Posted on:2004-12-23Degree:Ph.DType:Thesis
University:University of California, BerkeleyCandidate:Crooke, William MorrisFull Text:PDF
GTID:2465390011965885Subject:Literature
Abstract/Summary:
This dissertation reconsiders the interconnection of nationalism and mysticism in German language texts of the early-to mid-twentieth century. From c. 1900, writers as different as Gustav Landauer and Alfred Rosenberg focused on the writings of medieval mystic Meister Eckhart. While part of a fascination with mysticism that characterized the age, this movement also constituted an effort to analyze the links between individuals and a larger community. My thesis considers how the early twentieth-century turn to mysticism provided both a thematic and a rhetorical structure for imagining the nation. In Eckhartian sermons, Landauer and Rosenberg discovered a mystical rhetoric that deconstructs the individual and re-constructs him in relation to God.

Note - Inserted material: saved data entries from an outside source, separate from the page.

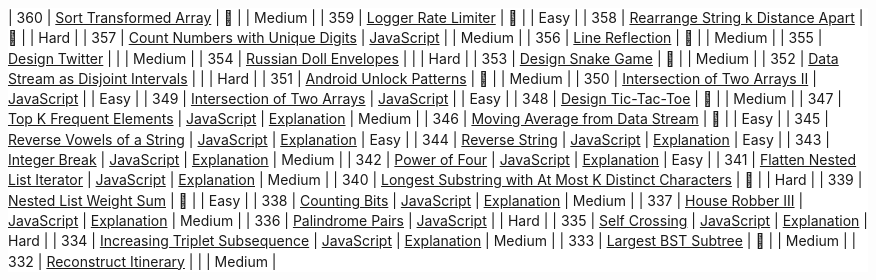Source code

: | 360 | [Sort Transformed Array](https://leetcode.com/problems/sort-transformed-array/) | :blue_book: | | Medium |
| 359 | [Logger Rate Limiter](https://leetcode.com/problems/logger-rate-limiter/) | :blue_book: | | Easy |
| 358 | [Rearrange String k Distance Apart](https://leetcode.com/problems/rearrange-string-k-distance-apart/) | :blue_book: | | Hard |
| 357 | [Count Numbers with Unique Digits](https://leetcode.com/problems/count-numbers-with-unique-digits/) | [JavaScript](https://github.com/hanzichi/leetcode/blob/master/Algorithms/Count%20Numbers%20with%20Unique%20Digits/count-numbers-with-unique-digits.js) | | Medium |
| 356 | [Line Reflection](https://leetcode.com/problems/line-reflection/) | :blue_book: | | Medium |
| 355 | [Design Twitter](https://leetcode.com/problems/design-twitter/) | | | Medium |
| 354 | [Russian Doll Envelopes](https://leetcode.com/problems/russian-doll-envelopes/) | | | Hard |
| 353 | [Design Snake Game](https://leetcode.com/problems/design-snake-game/) | :blue_book: | | Medium |
| 352 | [Data Stream as Disjoint Intervals](https://leetcode.com/problems/data-stream-as-disjoint-intervals/) | | | Hard |
| 351 | [Android Unlock Patterns](https://leetcode.com/problems/android-unlock-patterns/) | :blue_book: | | Medium |
| 350 | [Intersection of Two Arrays II](https://leetcode.com/problems/intersection-of-two-arrays-ii/) | [JavaScript](https://github.com/hanzichi/leetcode/blob/master/Algorithms/Intersection%20of%20Two%20Arrays%20II/intersection-of-two-arrays-ii.js) | | Easy |
| 349 | [Intersection of Two Arrays](https://leetcode.com/problems/intersection-of-two-arrays/) | [JavaScript](https://github.com/hanzichi/leetcode/blob/master/Algorithms/Intersection%20of%20Two%20Arrays/intersection-of-two-arrays.js) | | Easy |
| 348 | [Design Tic-Tac-Toe](https://leetcode.com/problems/design-tic-tac-toe/) | :blue_book: | | Medium |
| 347 | [Top K Frequent Elements](https://leetcode.com/problems/top-k-frequent-elements/) | [JavaScript](https://github.com/hanzichi/leetcode/blob/master/Algorithms/Top%20K%20Frequent%20Elements/top-k-frequent-elements.js) | [Explanation](https://github.com/hanzichi/leetcode/blob/master/Algorithms/Top%20K%20Frequent%20Elements/README.md) | Medium |
| 346 | [Moving Average from Data Stream](https://leetcode.com/problems/moving-average-from-data-stream/) | :blue_book: | | Easy |
| 345 | [Reverse Vowels of a String](https://leetcode.com/problems/reverse-vowels-of-a-string/) | [JavaScript](https://github.com/hanzichi/leetcode/blob/master/Algorithms/Reverse%20Vowels%20of%20a%20String/reverse-vowels-of-a-string.js) | [Explanation](https://github.com/hanzichi/leetcode/blob/master/Algorithms/Reverse%20Vowels%20of%20a%20String/README.md) | Easy |
| 344 | [Reverse String](https://leetcode.com/problems/reverse-string/) | [JavaScript](https://github.com/hanzichi/leetcode/blob/master/Algorithms/Reverse%20String/reverse-string.js) | [Explanation](https://github.com/hanzichi/leetcode/blob/master/Algorithms/Reverse%20String/README.md) | Easy |
| 343 | [Integer Break](https://leetcode.com/problems/integer-break/) | [JavaScript](https://github.com/hanzichi/leetcode/blob/master/Algorithms/Integer%20Break/integer-break.js) | [Explanation](https://github.com/hanzichi/leetcode/blob/master/Algorithms/Integer%20Break/README.md) | Medium |
| 342 | [Power of Four](https://leetcode.com/problems/power-of-four/) | [JavaScript](https://github.com/hanzichi/leetcode/blob/master/Algorithms/Power%20of%20Four/power-of-four.js) | [Explanation](https://github.com/hanzichi/leetcode/blob/master/Algorithms/Power%20of%20Four/README.md) | Easy |
| 341 | [Flatten Nested List Iterator](https://leetcode.com/problems/flatten-nested-list-iterator/) | [JavaScript](https://github.com/hanzichi/leetcode/blob/master/Algorithms/Flatten%20Nested%20List%20Iterator/flatten-nested-list-iterator.js) | [Explanation](https://github.com/hanzichi/leetcode/blob/master/Algorithms/Flatten%20Nested%20List%20Iterator/README.md) | Medium |
| 340 | [Longest Substring with At Most K Distinct Characters](https://leetcode.com/problems/longest-substring-with-at-most-k-distinct-characters/) | :blue_book: | | Hard |
| 339 | [Nested List Weight Sum](https://leetcode.com/problems/nested-list-weight-sum/) | :blue_book: | | Easy |
| 338 | [Counting Bits](https://leetcode.com/problems/counting-bits/) | [JavaScript](https://github.com/hanzichi/leetcode/blob/master/Algorithms/Counting%20Bits/counting-bits.js) | [Explanation](https://github.com/hanzichi/leetcode/blob/master/Algorithms/Counting%20Bits/README.md) | Medium |
| 337 | [House Robber III](https://leetcode.com/problems/house-robber-iii/) | [JavaScript](https://github.com/hanzichi/leetcode/blob/master/Algorithms/House%20Robber%20III/house-robber-iii.js) | [Explanation](https://github.com/hanzichi/leetcode/blob/master/Algorithms/House%20Robber%20III/README.md) | Medium |
| 336 | [Palindrome Pairs](https://leetcode.com/problems/palindrome-pairs/) | [JavaScript](https://github.com/hanzichi/leetcode/blob/master/Algorithms/Palindrome%20Pairs/use_object_to_hash.js) | | Hard |
| 335 | [Self Crossing](https://leetcode.com/problems/self-crossing/) | [JavaScript](https://github.com/hanzichi/leetcode/blob/master/Algorithms/Self%20Crossing/self-crossing.js) | [Explanation](https://github.com/hanzichi/leetcode/blob/master/Algorithms/Self%20Crossing/README.md) | Hard |
| 334 | [Increasing Triplet Subsequence](https://leetcode.com/problems/increasing-triplet-subsequence/) | [JavaScript](https://github.com/hanzichi/leetcode/blob/master/Algorithms/Increasing%20Triplet%20Subsequence/increasing-triplet-subsequence.js) | [Explanation](https://github.com/hanzichi/leetcode/blob/master/Algorithms/Increasing%20Triplet%20Subsequence/README.md) | Medium |
| 333 | [Largest BST Subtree](https://leetcode.com/problems/largest-bst-subtree/) | :blue_book: | | Medium |
| 332 | [Reconstruct Itinerary](https://leetcode.com/problems/reconstruct-itinerary/) | | | Medium |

Similarly, the national individual is deconstructed, then reconstructed as bound to the nation.; Critics from Benedict Anderson to Homi Bhabha to Timothy Brennan have emphasized the role texts play in the construction of the nation. Anderson links the rise of the nation to print-capitalism, the newspaper and the novel. For him, imaginative literature accompanied both the rise of nations in the nineteenth century and nationalism's persistence in post-industrial and post-colonial societies. The three novels I read—one German (Hermann Hesse's Demian), one Austrian (Robert Musil's Der Mann ohne Eigenschaften), and one Swiss (Max Frisch's Gantenbein)—contain solitary individuals imagining themselves part of a larger collective. Where Anderson represents the newspaper- or novel-reader consciously imagining the national community, I analyze nationalism as a by-product of the individual's creation through mysticism. In Germany, the question of nationalism is complicated by the history of Nazism, associated with irrationalism, mysticism and the occult—elements distinct from those treated by theorists of “nation and narration.” In contrast, I locate mysticism not in irrationalism but in quotidian practices like reading the newspaper, or listening to the radio, as well as in clearly mystical experiences. Through everyday acts, the solitary protagonist's identity is deconstructed and re-constructed in unio mystica with the collective, a conversion experience that occurs transparently in the everyday. Thus mystical elements in the modern novel, like the Eckhartian strain in Musil's Mann ohne Eigenschaften, are as much about the nation as about mysticism.